▸ **WHAT IS NEEDED**: Could you please transcribe the data exactly, without the pictures?
Content starts
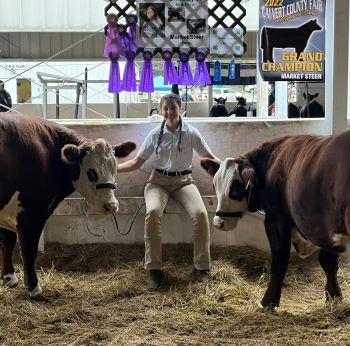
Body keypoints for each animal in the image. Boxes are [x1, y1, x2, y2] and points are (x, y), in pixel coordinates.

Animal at [0, 113, 135, 298]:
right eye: (91, 172)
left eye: (115, 169)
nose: (111, 206)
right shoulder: (31, 212)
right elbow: (28, 249)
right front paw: (34, 288)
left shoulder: (10, 209)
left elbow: (7, 242)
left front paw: (9, 277)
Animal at [201, 133, 350, 310]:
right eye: (214, 186)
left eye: (235, 189)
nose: (218, 223)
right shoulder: (325, 231)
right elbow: (329, 262)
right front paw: (334, 296)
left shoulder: (276, 220)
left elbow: (279, 261)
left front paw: (268, 301)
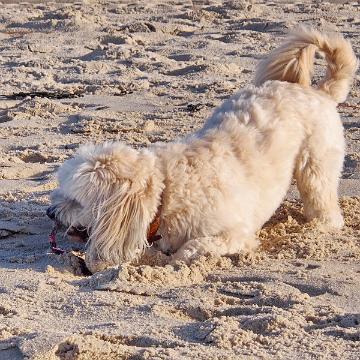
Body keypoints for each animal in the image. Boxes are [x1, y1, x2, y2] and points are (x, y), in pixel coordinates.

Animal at [47, 28, 358, 272]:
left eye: (76, 200)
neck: (166, 190)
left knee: (324, 204)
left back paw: (320, 226)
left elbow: (193, 247)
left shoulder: (235, 233)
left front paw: (173, 262)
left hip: (316, 167)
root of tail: (318, 91)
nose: (50, 212)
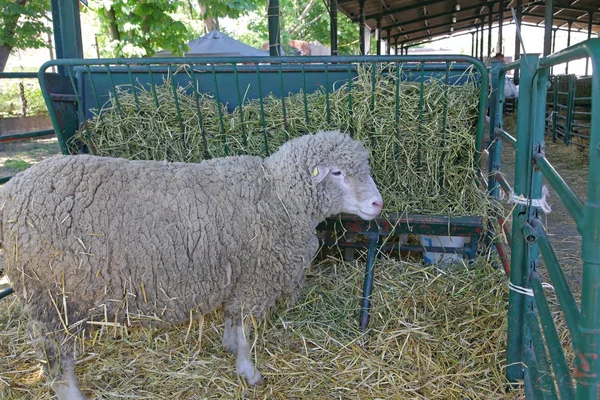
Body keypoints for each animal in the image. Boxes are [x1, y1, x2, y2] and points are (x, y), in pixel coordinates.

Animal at [0, 130, 382, 398]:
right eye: (337, 172)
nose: (378, 204)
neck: (279, 197)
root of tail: (12, 190)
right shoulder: (255, 279)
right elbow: (245, 329)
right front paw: (248, 371)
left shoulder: (237, 275)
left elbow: (232, 320)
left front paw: (229, 346)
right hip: (51, 298)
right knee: (56, 358)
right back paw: (73, 393)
Content ends
▸ **YOUR SOLUTION**:
Body keypoints for each animal in the image. Boxes are [x1, y1, x2, y2] and points are (x, y), in pixel coordinates.

Animal at [0, 113, 135, 298]:
right eye: (91, 172)
left eye: (115, 169)
nose: (111, 206)
right shoulder: (31, 212)
right elbow: (28, 249)
right front paw: (34, 288)
left shoulder: (10, 209)
left elbow: (7, 242)
left front paw: (9, 277)
Animal at [201, 133, 350, 310]:
right eye: (214, 186)
left eye: (235, 189)
nose: (218, 223)
right shoulder: (325, 231)
right elbow: (329, 262)
right front paw: (334, 296)
left shoulder: (276, 220)
left elbow: (279, 261)
left front paw: (268, 301)
Body keypoints for each animal in the image. Boxes are [x1, y1, x2, y2] and points are (x, y), in pixel coordinates.

Animal at [47, 28, 358, 272]:
left eye: (76, 200)
neck: (166, 190)
left knee: (324, 204)
left back paw: (320, 226)
left elbow: (193, 247)
left shoulder: (235, 233)
left front paw: (173, 262)
left hip: (316, 167)
root of tail: (318, 91)
nose: (50, 212)
Body keypoints for each animal in the image. Boxes are [x1, y1, x2, y2] and points are (x, y), in pixel coordinates.

Animal at [0, 130, 382, 398]:
right eye: (337, 172)
nose: (378, 204)
neck: (279, 197)
root of tail: (12, 190)
right shoulder: (255, 279)
right elbow: (245, 329)
right front paw: (248, 371)
left shoulder: (237, 275)
left elbow: (232, 320)
left front paw: (229, 346)
right hip: (51, 298)
right knee: (56, 358)
right back paw: (73, 393)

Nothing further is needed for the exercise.